My words and worries certainly do not alleviate nor change the circumstances. More often than not, it even fans the flames.

But it is noticeably different when we choose to see things on a different light—when we choose to see it constructively, as something the Lord uses to refine us and make us develop Christ-likeness and not as a bother or delay. This is most especially true when we have no control over situations. So what do we do? We pray to The One who has control.

Prayer and the right perspective of things do the following for us:

1. We are spared from negativity. And we can be light to guide others too.

2. We are released from the burden of stressing over something that we should not be stressed about. Do you know that stress is just an excuse that we make up as a scapegoat for our being control-freaks?

3. It teaches us that there is always something to be grateful for. Always.

4. It shows us that we have the freedom to choose to see the good, and not give in to the pull of the bad.

5. It shows us that though we are not in control, God is. And we can freely rest in Him. [Yes, I believe EDSA traffic has a lot to teach us.]

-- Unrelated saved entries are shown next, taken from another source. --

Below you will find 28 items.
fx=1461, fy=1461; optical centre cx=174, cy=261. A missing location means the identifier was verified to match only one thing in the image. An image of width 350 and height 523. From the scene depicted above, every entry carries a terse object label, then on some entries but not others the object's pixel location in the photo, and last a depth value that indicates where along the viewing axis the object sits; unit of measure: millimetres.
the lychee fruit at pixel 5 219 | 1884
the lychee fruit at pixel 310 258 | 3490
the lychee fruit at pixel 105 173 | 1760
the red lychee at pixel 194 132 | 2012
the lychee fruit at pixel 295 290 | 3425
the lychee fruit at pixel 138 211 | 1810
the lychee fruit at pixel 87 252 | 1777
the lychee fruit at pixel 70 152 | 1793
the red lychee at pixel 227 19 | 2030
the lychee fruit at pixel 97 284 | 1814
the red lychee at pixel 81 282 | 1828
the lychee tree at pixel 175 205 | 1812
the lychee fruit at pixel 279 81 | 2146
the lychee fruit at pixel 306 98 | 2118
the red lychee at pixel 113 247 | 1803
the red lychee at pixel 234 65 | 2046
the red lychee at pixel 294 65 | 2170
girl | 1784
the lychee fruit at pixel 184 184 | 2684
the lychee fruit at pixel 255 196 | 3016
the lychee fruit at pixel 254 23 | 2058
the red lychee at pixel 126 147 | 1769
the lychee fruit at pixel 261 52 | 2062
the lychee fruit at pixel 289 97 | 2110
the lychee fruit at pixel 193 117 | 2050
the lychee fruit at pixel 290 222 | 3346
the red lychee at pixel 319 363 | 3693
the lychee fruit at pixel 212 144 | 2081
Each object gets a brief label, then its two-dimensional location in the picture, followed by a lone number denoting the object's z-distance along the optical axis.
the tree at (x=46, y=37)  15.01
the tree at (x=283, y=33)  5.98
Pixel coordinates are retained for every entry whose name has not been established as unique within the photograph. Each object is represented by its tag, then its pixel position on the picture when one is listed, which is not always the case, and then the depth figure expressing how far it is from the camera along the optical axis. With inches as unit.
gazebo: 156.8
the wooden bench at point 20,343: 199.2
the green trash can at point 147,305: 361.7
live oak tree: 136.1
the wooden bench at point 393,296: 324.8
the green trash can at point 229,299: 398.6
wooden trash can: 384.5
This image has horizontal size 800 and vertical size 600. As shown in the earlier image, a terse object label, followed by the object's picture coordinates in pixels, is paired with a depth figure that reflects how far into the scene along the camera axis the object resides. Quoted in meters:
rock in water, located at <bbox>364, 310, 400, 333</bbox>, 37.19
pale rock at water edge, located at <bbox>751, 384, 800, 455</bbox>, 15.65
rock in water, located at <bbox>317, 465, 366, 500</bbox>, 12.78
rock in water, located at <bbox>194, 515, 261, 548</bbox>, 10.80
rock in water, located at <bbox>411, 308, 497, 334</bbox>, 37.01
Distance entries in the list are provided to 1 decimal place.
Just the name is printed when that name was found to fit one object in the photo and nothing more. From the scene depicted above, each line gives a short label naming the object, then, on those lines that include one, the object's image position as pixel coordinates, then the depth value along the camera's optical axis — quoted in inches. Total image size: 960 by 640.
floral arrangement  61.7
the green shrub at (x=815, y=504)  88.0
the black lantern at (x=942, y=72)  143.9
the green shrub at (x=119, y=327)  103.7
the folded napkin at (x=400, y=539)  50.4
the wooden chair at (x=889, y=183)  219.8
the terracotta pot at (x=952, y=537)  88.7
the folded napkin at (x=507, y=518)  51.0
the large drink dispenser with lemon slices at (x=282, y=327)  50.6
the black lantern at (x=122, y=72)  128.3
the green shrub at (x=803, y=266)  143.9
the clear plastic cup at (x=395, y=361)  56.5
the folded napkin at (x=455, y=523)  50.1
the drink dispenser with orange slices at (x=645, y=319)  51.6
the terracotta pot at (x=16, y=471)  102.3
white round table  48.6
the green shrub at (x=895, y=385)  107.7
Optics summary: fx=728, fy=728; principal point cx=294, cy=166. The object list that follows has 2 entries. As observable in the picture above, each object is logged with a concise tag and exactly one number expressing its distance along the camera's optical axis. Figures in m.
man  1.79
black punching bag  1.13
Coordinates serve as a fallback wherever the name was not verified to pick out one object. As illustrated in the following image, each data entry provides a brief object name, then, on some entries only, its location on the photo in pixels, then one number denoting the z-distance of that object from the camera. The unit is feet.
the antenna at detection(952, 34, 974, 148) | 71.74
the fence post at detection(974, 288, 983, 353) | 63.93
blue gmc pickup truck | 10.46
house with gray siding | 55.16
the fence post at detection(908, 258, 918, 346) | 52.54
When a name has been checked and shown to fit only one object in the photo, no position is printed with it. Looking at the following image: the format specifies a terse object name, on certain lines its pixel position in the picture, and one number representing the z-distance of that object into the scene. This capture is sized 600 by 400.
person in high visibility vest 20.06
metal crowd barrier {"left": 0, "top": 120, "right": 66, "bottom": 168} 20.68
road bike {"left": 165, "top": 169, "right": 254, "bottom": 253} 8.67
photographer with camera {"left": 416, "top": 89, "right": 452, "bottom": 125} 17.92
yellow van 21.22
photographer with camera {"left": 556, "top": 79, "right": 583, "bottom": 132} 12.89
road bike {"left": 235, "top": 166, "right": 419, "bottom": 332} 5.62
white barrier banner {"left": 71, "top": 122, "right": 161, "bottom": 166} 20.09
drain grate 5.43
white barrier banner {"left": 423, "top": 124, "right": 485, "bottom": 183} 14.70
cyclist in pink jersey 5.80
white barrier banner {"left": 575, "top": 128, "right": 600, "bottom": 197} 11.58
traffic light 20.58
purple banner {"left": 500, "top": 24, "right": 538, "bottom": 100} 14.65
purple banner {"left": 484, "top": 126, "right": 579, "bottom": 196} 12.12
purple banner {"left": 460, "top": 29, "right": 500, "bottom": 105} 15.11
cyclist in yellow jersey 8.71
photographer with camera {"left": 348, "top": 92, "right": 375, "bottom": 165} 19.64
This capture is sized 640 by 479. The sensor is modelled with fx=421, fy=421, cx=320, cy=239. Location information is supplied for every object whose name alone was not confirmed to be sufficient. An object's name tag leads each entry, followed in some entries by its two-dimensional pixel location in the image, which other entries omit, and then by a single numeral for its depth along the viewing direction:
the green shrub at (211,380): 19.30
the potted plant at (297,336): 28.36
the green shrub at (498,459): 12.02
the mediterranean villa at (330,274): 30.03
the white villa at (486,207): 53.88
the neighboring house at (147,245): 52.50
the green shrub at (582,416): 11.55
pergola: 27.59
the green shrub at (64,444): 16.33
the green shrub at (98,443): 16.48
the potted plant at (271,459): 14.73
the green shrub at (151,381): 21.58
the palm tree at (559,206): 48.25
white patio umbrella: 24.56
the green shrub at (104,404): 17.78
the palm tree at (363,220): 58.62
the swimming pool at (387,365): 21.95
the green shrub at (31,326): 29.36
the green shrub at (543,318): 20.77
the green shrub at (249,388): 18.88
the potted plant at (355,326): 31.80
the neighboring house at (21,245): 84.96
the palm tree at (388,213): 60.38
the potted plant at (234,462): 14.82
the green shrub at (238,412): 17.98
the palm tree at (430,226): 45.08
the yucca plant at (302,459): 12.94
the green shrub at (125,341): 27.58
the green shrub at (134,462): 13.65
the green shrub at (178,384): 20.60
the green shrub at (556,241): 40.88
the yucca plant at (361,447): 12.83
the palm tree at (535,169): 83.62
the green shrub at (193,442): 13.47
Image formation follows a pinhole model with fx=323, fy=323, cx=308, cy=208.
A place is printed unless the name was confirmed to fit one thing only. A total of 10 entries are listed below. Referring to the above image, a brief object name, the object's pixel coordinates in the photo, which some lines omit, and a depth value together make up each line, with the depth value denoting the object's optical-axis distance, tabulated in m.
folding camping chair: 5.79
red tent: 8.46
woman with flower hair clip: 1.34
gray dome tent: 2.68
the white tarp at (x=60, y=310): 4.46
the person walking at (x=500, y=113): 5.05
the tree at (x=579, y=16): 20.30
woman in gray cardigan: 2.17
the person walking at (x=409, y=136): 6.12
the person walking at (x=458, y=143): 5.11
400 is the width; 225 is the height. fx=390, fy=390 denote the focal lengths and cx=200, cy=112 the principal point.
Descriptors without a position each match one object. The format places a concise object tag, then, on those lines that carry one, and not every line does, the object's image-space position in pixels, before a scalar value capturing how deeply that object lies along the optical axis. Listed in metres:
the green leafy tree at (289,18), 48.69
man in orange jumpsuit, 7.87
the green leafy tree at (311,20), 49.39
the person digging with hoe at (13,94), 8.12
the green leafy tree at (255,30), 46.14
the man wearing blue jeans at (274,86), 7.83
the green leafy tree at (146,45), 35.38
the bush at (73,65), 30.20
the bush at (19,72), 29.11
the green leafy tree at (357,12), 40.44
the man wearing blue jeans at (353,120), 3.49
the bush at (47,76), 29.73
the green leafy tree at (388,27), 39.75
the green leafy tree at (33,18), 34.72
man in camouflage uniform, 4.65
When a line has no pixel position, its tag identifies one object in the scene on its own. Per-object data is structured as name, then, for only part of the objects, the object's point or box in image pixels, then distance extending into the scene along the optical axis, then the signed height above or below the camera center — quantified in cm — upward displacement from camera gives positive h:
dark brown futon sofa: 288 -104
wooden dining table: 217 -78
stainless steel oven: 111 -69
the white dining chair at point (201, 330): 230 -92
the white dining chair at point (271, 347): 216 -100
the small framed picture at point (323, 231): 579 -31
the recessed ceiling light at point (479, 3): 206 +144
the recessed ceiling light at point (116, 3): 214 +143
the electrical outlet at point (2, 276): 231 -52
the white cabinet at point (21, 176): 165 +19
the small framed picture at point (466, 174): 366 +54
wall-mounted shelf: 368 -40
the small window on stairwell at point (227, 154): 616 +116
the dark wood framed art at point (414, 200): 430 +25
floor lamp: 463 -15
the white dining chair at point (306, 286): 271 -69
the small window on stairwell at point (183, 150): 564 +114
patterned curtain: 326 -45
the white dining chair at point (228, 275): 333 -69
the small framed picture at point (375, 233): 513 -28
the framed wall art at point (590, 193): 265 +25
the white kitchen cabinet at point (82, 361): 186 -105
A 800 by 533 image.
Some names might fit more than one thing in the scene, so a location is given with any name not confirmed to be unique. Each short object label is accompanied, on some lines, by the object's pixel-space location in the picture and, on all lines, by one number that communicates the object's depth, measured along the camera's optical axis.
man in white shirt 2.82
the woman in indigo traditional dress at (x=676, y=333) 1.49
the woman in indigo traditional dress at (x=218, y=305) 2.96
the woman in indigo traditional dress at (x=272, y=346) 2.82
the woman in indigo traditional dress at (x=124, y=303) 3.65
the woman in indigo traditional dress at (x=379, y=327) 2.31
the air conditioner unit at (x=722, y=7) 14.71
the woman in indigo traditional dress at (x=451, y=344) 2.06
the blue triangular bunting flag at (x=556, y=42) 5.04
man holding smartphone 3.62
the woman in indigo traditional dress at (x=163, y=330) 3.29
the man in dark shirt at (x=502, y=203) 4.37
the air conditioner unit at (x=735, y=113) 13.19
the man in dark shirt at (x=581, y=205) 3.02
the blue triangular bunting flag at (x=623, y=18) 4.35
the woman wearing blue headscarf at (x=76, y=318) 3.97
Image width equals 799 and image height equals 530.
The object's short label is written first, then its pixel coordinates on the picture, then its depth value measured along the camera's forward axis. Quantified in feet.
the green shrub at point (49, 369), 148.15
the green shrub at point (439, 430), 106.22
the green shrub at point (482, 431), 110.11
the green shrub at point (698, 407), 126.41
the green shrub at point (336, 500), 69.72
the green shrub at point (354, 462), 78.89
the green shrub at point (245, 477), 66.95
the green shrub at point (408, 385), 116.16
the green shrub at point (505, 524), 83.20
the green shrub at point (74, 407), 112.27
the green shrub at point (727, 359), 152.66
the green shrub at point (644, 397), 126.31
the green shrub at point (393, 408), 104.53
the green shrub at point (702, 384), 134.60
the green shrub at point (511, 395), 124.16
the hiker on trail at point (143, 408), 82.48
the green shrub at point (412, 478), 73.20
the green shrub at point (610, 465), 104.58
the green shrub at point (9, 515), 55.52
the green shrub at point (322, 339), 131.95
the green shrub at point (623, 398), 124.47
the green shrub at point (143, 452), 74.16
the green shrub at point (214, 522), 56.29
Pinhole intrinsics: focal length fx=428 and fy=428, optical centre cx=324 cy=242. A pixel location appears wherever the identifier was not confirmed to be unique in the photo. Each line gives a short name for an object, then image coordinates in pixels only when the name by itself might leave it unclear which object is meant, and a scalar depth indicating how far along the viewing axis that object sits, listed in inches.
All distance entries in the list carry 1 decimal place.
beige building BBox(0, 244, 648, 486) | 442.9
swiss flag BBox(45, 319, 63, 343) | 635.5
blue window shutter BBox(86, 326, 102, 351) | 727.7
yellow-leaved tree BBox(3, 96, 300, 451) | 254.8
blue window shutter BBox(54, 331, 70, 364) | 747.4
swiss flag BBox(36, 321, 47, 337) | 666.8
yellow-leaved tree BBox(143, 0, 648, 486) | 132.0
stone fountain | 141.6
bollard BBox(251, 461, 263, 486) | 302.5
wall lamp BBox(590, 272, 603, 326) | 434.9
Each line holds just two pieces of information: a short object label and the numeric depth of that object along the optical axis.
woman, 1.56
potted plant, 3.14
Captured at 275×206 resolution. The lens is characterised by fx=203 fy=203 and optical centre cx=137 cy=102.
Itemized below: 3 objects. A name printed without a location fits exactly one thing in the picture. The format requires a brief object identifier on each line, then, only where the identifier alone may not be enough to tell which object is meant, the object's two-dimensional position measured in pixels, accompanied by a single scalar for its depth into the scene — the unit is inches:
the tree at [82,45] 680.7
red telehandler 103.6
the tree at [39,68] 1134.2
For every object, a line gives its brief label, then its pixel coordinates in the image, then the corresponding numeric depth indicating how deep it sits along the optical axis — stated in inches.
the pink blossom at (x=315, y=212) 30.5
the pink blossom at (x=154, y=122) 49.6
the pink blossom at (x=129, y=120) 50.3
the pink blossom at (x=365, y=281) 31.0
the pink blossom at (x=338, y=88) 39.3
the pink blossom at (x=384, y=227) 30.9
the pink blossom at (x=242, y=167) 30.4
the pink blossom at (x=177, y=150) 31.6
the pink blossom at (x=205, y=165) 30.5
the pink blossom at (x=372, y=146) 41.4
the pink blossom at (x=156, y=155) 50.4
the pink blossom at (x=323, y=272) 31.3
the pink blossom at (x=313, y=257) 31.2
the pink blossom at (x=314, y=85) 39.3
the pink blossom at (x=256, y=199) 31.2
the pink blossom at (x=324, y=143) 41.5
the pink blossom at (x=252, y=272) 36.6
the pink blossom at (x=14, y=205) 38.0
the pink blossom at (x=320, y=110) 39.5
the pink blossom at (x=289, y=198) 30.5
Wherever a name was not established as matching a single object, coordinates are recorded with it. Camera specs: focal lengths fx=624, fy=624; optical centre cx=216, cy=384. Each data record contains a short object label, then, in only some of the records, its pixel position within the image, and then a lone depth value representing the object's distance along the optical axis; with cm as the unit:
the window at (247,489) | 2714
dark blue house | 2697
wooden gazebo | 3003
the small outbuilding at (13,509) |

As parents, we are and will be placed in diverse situations in this lifetime of teaching—involving or not our children. The way we handle those situations, especially in the presence of our kids, impacts the way they would respond to similar instances. Our children watch what we do and those images are imprinted in their consciousness.

What we see affects what we do and say. As such, may we train our eyes to always be aware of the good so that our children too grow up with this God-ward, positive, perspective in life.